However, concern over the world's oil supply is mounting. Last month, the International Energy Agency (IEA) issued a report warning that world oil demand will rise faster than previously expected. The result could be a supply crunch – "extremely tight," one IEA economist told the BBC. The report sees world oil demand soaring 2.2 percent a year to 95.8 MB/D by 2012. That's up from the 2 percent annual growth rate it forecast in February.

The Paris-based IEA advises 26 industrial nations, and, in Simmons's view, it now has a more realistic chief economist, Dr. Fatih Birol. So the agency, Simmons says, is no longer "a cheerleader for cheap oil," always saying crude oil supplies are so large that oil prices will surely fall.

In July, the National Petroleum Council, a federal advisory group representing the oil industry, published a 476-page study titled "Facing the Hard Truths About Energy." Simmons, one of 350 participants who prepared the study, holds that its wording is not stern enough considering the statistics on the oil demand/supply situation it includes. The study states, "The world is not running out of energy resources, but there are accumulating risks to continuing expansion of oil and natural gas production from the conventional sources relied upon historically."

Simmons uses such terms as "hogwash" and "junk report" in describing the study.

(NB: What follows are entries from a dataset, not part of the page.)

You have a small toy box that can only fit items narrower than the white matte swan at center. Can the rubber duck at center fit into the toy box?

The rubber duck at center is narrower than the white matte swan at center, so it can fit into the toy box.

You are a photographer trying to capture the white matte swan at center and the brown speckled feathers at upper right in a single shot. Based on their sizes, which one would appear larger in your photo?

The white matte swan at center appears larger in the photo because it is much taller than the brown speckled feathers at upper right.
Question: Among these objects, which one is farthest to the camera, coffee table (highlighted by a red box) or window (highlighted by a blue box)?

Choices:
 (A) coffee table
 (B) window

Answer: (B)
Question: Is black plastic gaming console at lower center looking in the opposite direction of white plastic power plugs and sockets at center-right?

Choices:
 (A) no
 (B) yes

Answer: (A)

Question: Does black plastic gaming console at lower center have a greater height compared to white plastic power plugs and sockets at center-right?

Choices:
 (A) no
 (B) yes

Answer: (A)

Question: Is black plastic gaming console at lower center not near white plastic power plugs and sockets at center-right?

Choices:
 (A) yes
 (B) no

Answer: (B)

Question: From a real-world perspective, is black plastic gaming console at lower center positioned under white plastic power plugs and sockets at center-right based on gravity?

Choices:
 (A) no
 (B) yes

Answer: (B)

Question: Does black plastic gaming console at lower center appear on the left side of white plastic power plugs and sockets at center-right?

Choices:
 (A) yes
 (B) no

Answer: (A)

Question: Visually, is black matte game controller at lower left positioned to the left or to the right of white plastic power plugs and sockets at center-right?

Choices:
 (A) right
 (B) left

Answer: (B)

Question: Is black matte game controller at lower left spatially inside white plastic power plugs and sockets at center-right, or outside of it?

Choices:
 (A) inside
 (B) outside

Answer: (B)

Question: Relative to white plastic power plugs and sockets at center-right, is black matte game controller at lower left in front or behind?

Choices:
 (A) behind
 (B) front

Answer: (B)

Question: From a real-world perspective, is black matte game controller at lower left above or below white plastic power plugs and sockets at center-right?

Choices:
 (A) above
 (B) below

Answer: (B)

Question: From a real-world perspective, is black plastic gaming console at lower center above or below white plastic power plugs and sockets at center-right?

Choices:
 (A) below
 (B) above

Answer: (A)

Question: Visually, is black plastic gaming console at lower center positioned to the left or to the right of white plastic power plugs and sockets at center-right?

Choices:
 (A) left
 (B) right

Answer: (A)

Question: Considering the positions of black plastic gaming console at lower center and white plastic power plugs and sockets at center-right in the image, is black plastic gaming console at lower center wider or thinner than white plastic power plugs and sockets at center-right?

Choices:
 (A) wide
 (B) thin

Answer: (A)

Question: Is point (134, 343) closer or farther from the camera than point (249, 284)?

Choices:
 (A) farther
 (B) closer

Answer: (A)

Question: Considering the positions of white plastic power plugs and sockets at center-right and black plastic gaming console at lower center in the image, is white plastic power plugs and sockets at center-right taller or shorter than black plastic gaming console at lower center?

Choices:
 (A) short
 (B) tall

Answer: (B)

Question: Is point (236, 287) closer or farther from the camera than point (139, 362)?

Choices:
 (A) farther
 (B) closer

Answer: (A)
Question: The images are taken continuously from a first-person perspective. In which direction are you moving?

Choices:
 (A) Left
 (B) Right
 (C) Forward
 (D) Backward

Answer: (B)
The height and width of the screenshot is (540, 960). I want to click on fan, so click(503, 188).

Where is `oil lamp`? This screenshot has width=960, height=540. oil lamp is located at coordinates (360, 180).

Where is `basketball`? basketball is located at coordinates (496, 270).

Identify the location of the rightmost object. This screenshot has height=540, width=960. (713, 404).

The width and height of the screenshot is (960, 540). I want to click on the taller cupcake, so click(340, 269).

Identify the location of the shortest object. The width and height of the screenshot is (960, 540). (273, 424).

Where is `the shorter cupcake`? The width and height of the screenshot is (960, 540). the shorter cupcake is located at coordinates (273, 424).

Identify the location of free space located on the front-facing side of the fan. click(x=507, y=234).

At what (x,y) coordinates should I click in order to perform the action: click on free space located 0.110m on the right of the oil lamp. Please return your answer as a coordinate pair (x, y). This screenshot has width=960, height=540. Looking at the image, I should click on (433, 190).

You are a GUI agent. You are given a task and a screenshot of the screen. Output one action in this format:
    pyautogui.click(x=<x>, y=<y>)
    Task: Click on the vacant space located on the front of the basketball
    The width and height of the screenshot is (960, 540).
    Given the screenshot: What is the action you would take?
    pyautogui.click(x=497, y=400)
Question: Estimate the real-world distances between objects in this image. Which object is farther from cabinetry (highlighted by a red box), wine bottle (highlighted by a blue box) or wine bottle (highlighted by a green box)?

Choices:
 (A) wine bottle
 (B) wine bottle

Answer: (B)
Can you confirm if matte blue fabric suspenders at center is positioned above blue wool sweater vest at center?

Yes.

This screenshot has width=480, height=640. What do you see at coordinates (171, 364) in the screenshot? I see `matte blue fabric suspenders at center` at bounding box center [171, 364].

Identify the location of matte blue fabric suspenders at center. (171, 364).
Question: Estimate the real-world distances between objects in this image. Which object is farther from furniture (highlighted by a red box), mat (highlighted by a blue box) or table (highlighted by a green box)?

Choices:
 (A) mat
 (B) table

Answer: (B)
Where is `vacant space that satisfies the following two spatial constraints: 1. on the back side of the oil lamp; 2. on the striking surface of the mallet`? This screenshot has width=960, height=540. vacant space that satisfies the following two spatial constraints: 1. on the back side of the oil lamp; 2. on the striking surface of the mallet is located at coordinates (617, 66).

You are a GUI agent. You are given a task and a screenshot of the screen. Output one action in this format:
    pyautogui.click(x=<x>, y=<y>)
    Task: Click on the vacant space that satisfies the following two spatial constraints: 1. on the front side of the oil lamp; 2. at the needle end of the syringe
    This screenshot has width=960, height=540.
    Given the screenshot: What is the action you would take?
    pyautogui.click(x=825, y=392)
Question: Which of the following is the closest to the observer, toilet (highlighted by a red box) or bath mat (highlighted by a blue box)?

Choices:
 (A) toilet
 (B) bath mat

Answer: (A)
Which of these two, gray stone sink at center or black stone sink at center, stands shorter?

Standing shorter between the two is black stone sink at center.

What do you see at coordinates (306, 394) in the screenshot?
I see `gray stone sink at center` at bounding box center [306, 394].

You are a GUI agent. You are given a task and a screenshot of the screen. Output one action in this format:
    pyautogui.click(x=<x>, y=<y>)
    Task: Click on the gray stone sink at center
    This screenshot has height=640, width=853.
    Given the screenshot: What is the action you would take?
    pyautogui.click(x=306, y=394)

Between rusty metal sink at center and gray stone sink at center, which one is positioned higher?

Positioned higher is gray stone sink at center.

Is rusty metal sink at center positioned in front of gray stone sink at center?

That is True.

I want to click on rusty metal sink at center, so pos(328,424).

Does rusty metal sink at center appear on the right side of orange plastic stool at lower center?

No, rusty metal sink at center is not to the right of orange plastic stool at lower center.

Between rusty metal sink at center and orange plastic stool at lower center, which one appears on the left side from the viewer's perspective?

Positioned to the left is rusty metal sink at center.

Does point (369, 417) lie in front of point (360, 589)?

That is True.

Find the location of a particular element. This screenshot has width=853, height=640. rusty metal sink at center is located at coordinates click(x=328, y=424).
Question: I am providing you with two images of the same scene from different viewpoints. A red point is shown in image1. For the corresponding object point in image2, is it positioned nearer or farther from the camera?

For years, many in the oil industry viewed the peak oil forecasts by Simmons as odd. Now his position has a lot of company. Several websites publish sophisticated material on the issue. There's the Oil Drum (www.theoildrum.com), featuring "Prof. Goose" and "Gail the Actuary." Those pseudonyms hide a full professor at Colorado State University and an actuary in an Atlanta suburb. There's also the Energy Bulletin (www.energybulletin.net). The site's coeditor, Bart Anderson, say it receives 11,000 visits a day. Peak oil enthusiasts, he says, have now divided into a majority seeing life after an oil crunch and those he calls "doomers."

In Britain, Douglas Low, director of the Oil Depletion Analysis Centre (www.odac-info.org), foresees a "crisis coming up" with a real shortage of oil. In June, he notes, the world used 1.5 MB/D more crude than it produced. He expects much higher oil prices in the future.

"It's not a very happy message," he says. "A lot of people want to slip it under the carpet."